For the entries below, say how many lines include the word "ring" and add nothing else.
ENTRIES SUPPLIED section start
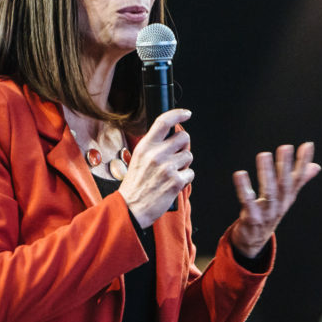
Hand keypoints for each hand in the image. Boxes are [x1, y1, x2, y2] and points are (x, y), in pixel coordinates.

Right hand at [119, 108, 193, 227]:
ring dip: (184, 164)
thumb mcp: (138, 159)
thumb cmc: (135, 185)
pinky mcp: (176, 181)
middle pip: (183, 137)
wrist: (131, 208)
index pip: (164, 121)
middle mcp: (156, 154)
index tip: (186, 113)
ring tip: (170, 173)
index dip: (178, 114)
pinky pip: (190, 173)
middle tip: (176, 155)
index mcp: (145, 146)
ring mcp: (167, 168)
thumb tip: (172, 137)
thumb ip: (153, 147)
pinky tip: (173, 184)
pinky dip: (185, 179)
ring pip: (188, 156)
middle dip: (183, 146)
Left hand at [230, 142, 320, 257]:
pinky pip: (248, 203)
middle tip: (285, 147)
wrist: (254, 240)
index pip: (298, 178)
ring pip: (269, 192)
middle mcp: (280, 204)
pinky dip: (244, 189)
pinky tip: (240, 174)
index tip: (308, 145)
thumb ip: (300, 180)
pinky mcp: (252, 219)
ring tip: (264, 155)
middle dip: (285, 166)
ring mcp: (267, 213)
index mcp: (288, 197)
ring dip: (267, 173)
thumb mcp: (285, 197)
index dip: (303, 163)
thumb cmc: (270, 212)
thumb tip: (316, 166)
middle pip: (285, 184)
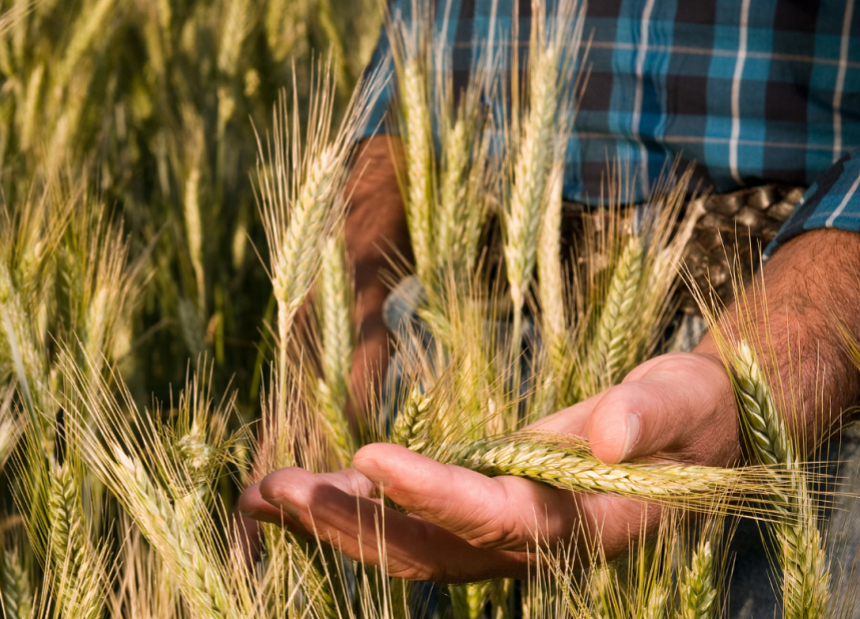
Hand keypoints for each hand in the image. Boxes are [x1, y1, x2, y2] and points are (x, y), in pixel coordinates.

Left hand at [238, 351, 740, 582]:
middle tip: (274, 490)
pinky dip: (347, 509)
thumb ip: (653, 412)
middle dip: (348, 525)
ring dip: (330, 523)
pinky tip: (292, 492)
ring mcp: (495, 534)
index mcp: (580, 520)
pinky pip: (403, 524)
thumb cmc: (688, 411)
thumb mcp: (682, 396)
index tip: (367, 458)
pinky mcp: (476, 513)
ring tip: (258, 496)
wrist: (690, 440)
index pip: (496, 517)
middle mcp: (528, 541)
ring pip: (404, 547)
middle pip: (428, 552)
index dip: (434, 495)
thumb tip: (611, 433)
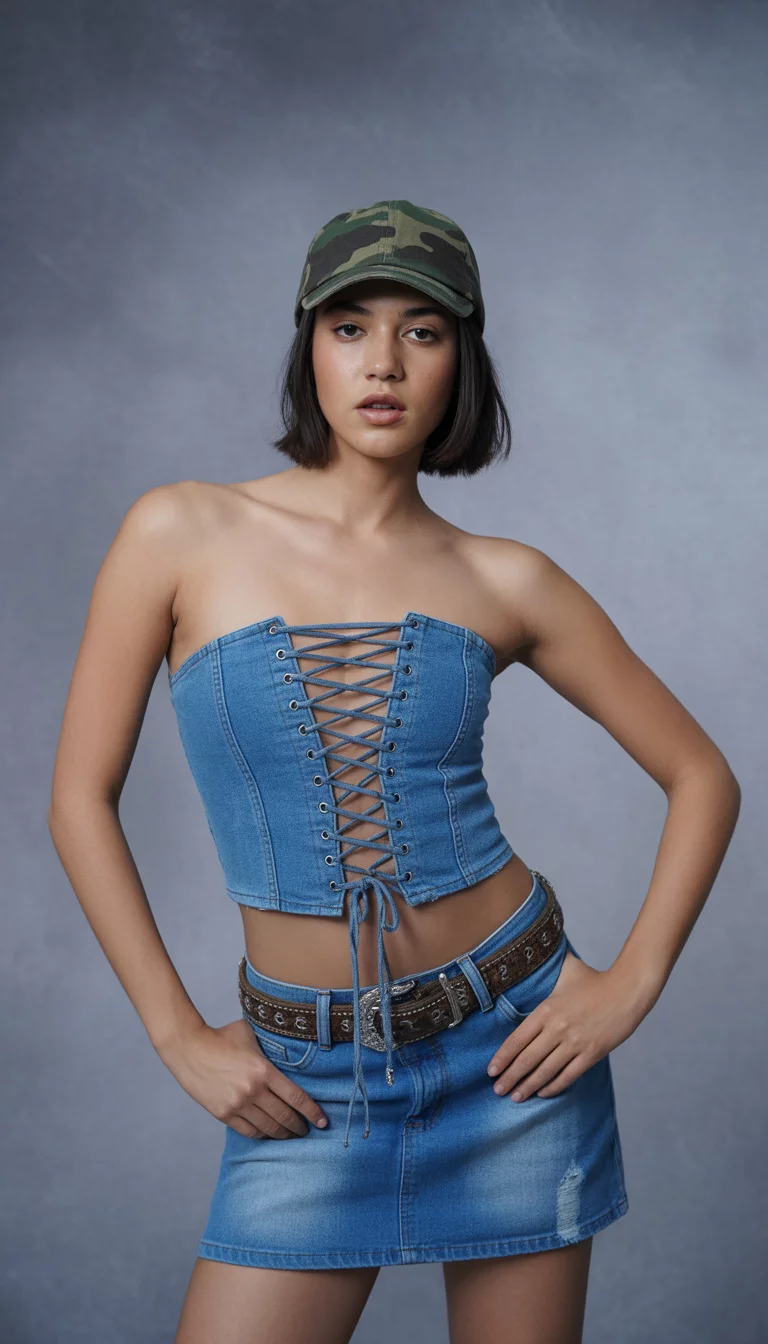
ENTRIES SUPPLIED section end
REPLY TO THE EXERCISE — 12